Entsprechend rät der zuständige Landesrat sowie der Direktor der Agentur für Bevölkerunsschutz Rudolf Pollinger der Bevölkerung zu äußerster Vorsicht, die Häuser sollten nur in dringenden Fällen verlassen werden.

Die Landesleitstelle und der Landesrat seien allerdings erleichtert, dass „laut Rückmeldungen bisher keine Personen zu Schaden gekommen und laut aktuellem Stand auch nicht in Gefahr sind.“ Das Zusammenspiel der Einsatzkräfte funktioniere: Sie sind landesweit im Einsatz, sei es bei den Aufrämarbeiten als auch, um die Situation weiterhin zu beobachten und unter Kontrolle zu halten.

Niederschläge klingen ab, Wasserläufe unter Beobachtung

Zu den landesweit sehr starken Niederschlägen mit lokalen Spitzenwerten von 100 bis 150 Millimetern in den Hauptgebieten hat es eingelagerte Gewitterzellen gegeben, durch die sich kleinräumig die Situation weiter verschärft hat, berichtet Günther Geier, der stellvertretende Direktor des Amtes für Meteorologie und Lawinenwarnung.

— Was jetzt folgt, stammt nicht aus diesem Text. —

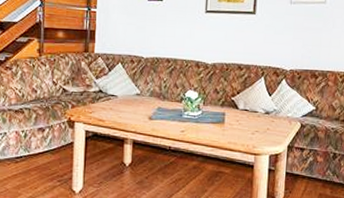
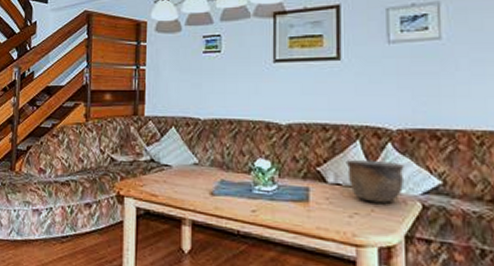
bowl: none [253,91,292,124] -> present [345,159,404,203]

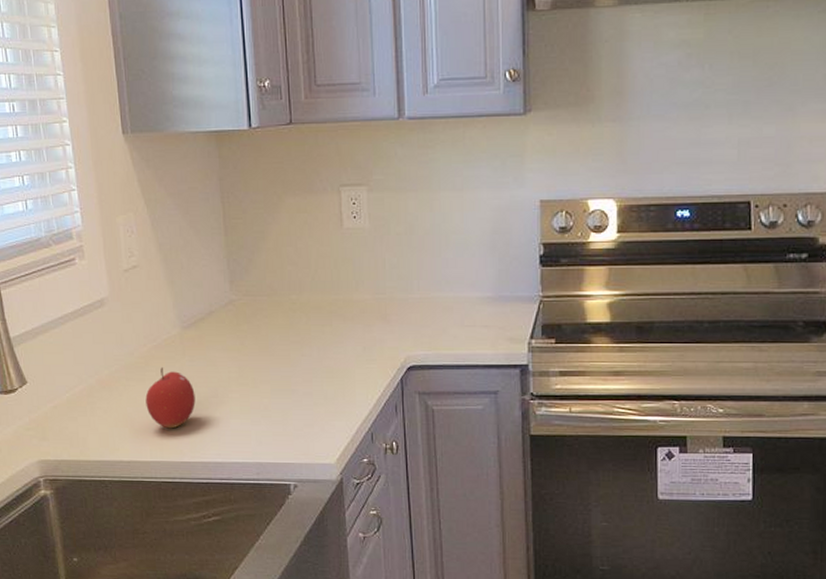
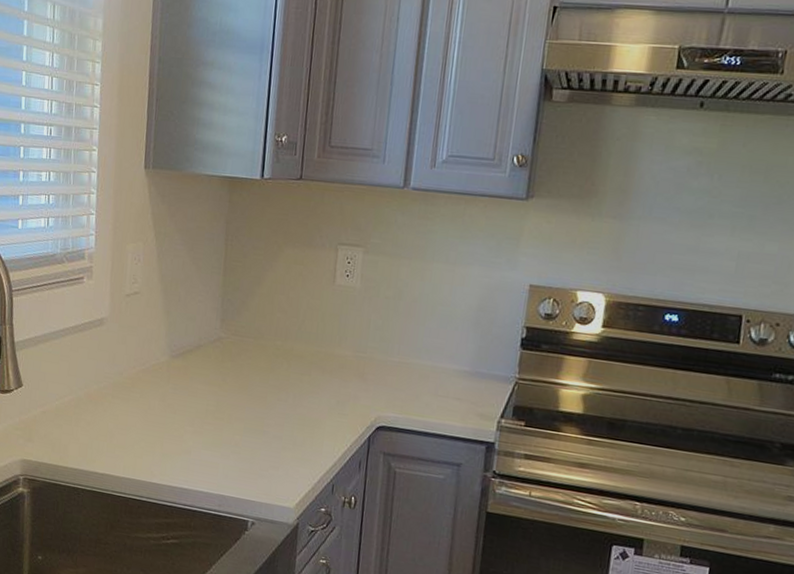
fruit: present [145,367,196,429] -> none [126,390,173,450]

Seit der Mittagszeit zieht das großflächige Niederschlagsgebiet Richtung Osten ab, vereinzelte Regenschauer und Gewitter sind weiter möglich. In der Nacht sollten sie dann gänzlich abklingen, sodass der Wetterdienst vorsichtige Entwarnung geben kann.

Straßenbericht: Staatsstraße bei Atzwang gesperrt

Auf zahlreichen Landesstraßen in ganz Südtirol gibt es Rutschungen und deshalb mehrere Straßensperren. Von den Staatsstraßen sind derzeit wegen Muren oder Überflutungen die Brennerstaatsstraße (SS12) bei Atzwang, die Staatsstraße (SS51) zwischen Toblach und Schluderbach bei Landro und die Staatsstraße im Ahrntal (SS621) bei Prettau für den Verkehr gesperrt. Auf der Pustertaler Staatsstraße zwischen Olang und Welsberg gibt es eine Einbahnregelung.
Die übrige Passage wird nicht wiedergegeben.